→ Bacaan yang Diberikan:
Koran Sulindo – Revisi Undang-Undang Nomor 15 Tahun 2003 tentang Tindak Pidana Terorisme telah disahkan DPR pada Mei 2018 lalu. Sebelumnya, tuntutan agar DPR segera mengesahkan revisi undang-undang tersebut sempat muncul besar-besaran sejak terjadinya serangan teror berantai, yang diawali dengan serangan tiga gereja di Surabaya pada 8 Mei 2018.

Dalam undang-undang yang baru, Undang-Undang Nomor 5 Tahun 2018 tentang Pemberantasan Tindak Pidana Terorisme, dinyatakan, “Terorisme adalah perbuatan yang menggunakan kekerasan atau ancaman yang menimbulkan suasana teror atau rasa takut secara meluas, yang dapat menimbulkan korban yang bersifat massal dan atau menimbulkan kerusakan atau kehancuran terhadap obyek-obyek vital yang strategis, lingkungan hidup, fasilitas publik atau fasilitas internasional dengan motif ideologi, politik, atau gangguan keamanan.”

→ Kumpulan Catatan:
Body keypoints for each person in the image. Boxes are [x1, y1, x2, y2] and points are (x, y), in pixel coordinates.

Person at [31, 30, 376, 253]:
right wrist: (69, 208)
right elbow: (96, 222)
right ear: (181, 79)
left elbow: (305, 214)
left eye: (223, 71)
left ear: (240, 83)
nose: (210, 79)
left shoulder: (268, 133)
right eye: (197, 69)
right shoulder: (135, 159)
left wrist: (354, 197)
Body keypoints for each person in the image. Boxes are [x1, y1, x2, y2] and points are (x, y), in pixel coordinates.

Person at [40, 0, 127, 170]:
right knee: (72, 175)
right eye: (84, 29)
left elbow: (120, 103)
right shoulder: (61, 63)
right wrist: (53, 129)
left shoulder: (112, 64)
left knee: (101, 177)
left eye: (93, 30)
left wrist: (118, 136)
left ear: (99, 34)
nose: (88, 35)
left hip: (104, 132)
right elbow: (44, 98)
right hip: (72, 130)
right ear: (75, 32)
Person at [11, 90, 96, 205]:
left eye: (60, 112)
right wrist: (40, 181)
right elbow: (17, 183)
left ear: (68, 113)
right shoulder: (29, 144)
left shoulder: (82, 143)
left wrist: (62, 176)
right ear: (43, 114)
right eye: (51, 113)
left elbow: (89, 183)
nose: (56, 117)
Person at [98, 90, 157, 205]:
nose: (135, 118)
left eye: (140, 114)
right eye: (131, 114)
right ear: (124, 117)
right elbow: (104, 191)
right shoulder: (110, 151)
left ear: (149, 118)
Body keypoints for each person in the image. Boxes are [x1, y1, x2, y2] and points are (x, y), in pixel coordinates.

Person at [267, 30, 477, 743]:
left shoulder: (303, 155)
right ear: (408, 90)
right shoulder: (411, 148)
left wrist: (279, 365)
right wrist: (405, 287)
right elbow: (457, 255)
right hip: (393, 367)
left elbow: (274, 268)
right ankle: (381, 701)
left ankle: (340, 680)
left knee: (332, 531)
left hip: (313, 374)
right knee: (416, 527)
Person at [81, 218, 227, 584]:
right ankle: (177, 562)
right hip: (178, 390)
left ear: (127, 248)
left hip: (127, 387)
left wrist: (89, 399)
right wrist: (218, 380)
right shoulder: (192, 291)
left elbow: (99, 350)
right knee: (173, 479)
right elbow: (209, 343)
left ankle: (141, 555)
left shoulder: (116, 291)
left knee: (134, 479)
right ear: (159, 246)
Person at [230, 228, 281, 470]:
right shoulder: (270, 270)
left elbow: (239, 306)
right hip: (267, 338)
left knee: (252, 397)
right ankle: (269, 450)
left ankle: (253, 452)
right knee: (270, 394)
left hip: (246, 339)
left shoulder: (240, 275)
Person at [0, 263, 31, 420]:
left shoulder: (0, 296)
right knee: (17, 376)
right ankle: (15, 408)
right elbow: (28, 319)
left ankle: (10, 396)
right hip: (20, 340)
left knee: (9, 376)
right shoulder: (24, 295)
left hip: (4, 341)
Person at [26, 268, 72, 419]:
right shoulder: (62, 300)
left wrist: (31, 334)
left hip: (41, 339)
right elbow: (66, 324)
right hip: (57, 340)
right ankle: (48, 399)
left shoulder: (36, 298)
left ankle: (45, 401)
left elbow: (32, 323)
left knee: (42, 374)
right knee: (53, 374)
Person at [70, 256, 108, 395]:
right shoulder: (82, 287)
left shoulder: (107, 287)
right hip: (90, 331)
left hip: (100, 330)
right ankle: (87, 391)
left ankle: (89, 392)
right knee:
* * *
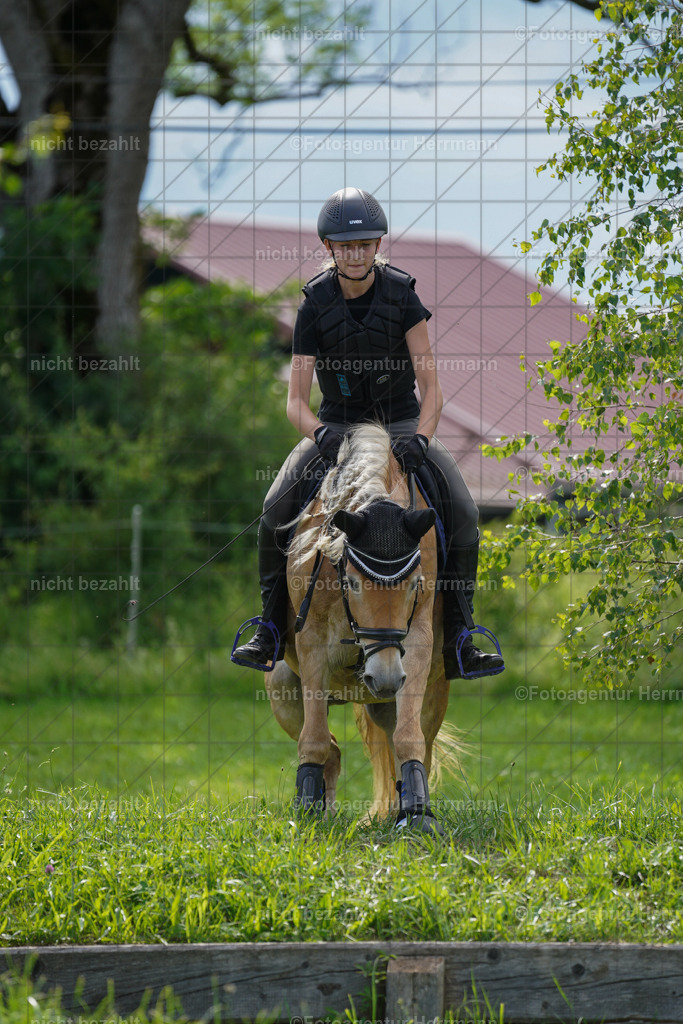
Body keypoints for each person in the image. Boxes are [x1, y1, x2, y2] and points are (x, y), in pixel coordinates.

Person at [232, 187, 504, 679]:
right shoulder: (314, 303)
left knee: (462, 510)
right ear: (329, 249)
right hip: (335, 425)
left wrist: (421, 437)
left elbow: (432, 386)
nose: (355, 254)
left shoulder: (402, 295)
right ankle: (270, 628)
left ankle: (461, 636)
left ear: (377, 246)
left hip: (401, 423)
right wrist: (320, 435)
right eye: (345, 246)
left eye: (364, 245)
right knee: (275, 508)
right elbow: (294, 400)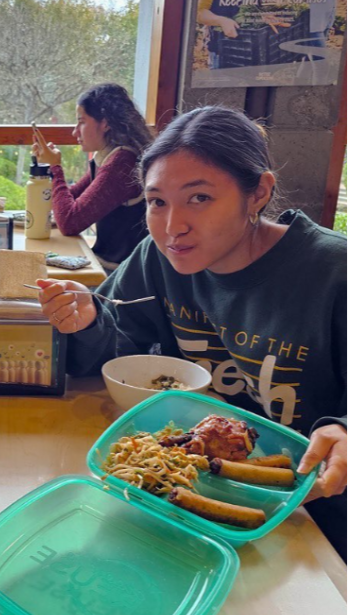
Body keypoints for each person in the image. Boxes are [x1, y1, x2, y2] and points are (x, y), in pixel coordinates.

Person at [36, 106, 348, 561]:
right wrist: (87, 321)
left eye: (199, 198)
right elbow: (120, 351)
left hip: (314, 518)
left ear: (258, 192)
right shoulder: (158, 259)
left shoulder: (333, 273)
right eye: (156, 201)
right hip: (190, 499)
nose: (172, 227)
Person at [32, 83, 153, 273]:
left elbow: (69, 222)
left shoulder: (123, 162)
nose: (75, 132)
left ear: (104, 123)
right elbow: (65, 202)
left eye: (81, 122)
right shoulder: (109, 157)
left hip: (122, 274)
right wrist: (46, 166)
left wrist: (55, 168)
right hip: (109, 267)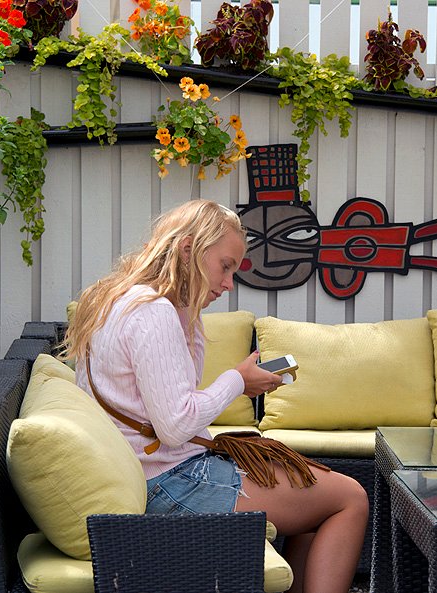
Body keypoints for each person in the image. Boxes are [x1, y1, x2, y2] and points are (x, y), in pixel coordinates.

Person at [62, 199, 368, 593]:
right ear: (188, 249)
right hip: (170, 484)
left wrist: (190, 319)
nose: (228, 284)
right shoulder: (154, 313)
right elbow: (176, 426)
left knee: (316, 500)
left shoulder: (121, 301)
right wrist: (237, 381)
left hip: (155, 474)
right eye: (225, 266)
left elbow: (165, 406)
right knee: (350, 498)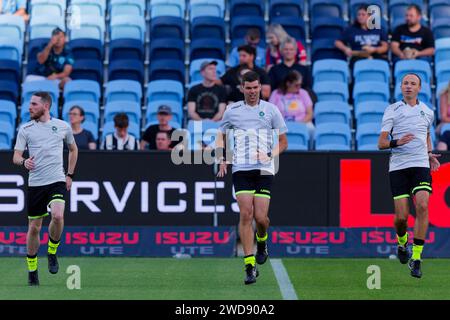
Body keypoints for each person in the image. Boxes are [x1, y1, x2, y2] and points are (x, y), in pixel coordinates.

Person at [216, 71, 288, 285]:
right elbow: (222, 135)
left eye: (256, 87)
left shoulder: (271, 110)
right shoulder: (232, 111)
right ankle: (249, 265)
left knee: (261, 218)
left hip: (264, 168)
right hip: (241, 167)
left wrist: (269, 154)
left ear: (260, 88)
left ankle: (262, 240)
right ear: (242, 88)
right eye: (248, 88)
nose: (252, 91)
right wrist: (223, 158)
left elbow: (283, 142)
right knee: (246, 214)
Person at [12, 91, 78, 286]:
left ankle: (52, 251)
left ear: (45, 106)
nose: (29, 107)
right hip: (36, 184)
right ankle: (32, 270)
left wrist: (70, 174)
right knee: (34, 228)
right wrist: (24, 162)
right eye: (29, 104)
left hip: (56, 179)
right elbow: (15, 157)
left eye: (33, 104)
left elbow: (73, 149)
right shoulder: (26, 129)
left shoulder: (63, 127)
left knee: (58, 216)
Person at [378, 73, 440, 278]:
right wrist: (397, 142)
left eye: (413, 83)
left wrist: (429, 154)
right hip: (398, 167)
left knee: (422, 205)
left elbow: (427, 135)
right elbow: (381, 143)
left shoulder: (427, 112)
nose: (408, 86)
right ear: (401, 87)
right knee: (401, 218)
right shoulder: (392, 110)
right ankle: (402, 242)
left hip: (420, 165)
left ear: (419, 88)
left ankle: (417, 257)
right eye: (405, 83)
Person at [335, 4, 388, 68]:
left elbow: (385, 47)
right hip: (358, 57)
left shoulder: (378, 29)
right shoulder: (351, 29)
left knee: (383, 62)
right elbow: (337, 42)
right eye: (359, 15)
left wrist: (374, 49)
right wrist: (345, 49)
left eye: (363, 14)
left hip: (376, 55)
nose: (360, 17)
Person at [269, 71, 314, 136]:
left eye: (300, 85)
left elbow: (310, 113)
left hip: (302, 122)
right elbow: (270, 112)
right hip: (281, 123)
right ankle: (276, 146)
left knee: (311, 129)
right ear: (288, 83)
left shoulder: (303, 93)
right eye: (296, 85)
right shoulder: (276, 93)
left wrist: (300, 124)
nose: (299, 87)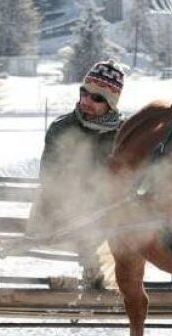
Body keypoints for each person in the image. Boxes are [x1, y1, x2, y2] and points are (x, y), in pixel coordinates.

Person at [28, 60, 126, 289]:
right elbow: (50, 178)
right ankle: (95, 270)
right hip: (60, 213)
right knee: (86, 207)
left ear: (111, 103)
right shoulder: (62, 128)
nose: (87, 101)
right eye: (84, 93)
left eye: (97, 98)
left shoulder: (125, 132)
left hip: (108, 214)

→ Daftar Tugas:
A: Ringkaslah bacaan tentang revisi undang-undang terorisme dalam dua kalimat.
B: Tuliskan lanjutan bacaan tentang revisi undang-undang terorisme, dimulai setelah kalimat terakhirnya.
Catatan-catatan tersebut berasal dari sumber lain, bukan dari bacaan.

→ Jawaban per Tugas:
A: DPR mengesahkan revisi Undang-Undang Nomor 15 Tahun 2003 tentang Tindak Pidana Terorisme pada Mei 2018, setelah tuntutan pengesahannya muncul besar-besaran sejak serangan teror berantai yang diawali serangan tiga gereja di Surabaya pada 8 Mei 2018. Undang-undang yang baru, Undang-Undang Nomor 5 Tahun 2018, mendefinisikan terorisme sebagai perbuatan yang menggunakan kekerasan atau ancaman yang menimbulkan teror atau rasa takut secara meluas, dapat menimbulkan korban massal dan atau kerusakan terhadap obyek vital yang strategis, lingkungan hidup, fasilitas publik, atau fasilitas internasional, dengan motif ideologi, politik, atau gangguan keamanan.

B:
Yang dapat digolongkan sebagai perbuatan pidana terorisme, menurut undang-undang yang baru tersebut, antara lain merekrut orang untuk jadi anggota korporasi atau organisasi terorisme; sengaja mengikuti pelatihan militer atau paramiliter di dalam dan luar negeri, dengan maksud merencanakan atau mempersiapkan atau melakukan serangan teror; menampung atau mengirim orang terkait serangan teror;

mengumpulkan atau menyebarluaskan dokumen untuk digunakan dalam pelatihan teror; memiliki hubungan dengan kelompok yang dengan sengaja menghasut untuk melakukan kekerasan atau ancaman kekerasan.

Juga disebutkan dalam Undang-Undang Terorisme soal pemilikan senjata kimia, biologi, radiologi, biomolekuer, atau komponen-komponennya. Begitu pula setiap perbuatan terorisme yang melibatkan anak, diancam mendapat hukuman tambahan sepertiga dari hukuman yang dijatuhkan.

Namun, pada 3 September 2018 lalu, dua mahasiswa Fakultas Hukum Universitas Indonesia mengajukan permohonan uji materi terhadap undang-undang itu ke Mahkamah Konstitusi (MK). Nomor perkaranya 73/PUU-XVI/2018.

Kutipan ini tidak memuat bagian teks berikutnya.